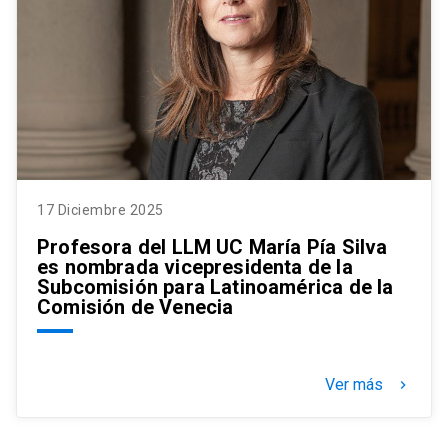
17 Diciembre 2025
Profesora del LLM UC María Pía Silva
es nombrada vicepresidenta de la
Subcomisión para Latinoamérica de la
Comisión de Venecia
Ver más
keyboard_arrow_right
• • • • • • •
* **Action item**
An exact copy of the lines from the one with "es nombrada vicepresidenta de la" to the final line of the entries is all that the answer should hold.

* **Answer to the problem**
es nombrada vicepresidenta de la
Subcomisión para Latinoamérica de la
Comisión de Venecia
Ver más
keyboard_arrow_right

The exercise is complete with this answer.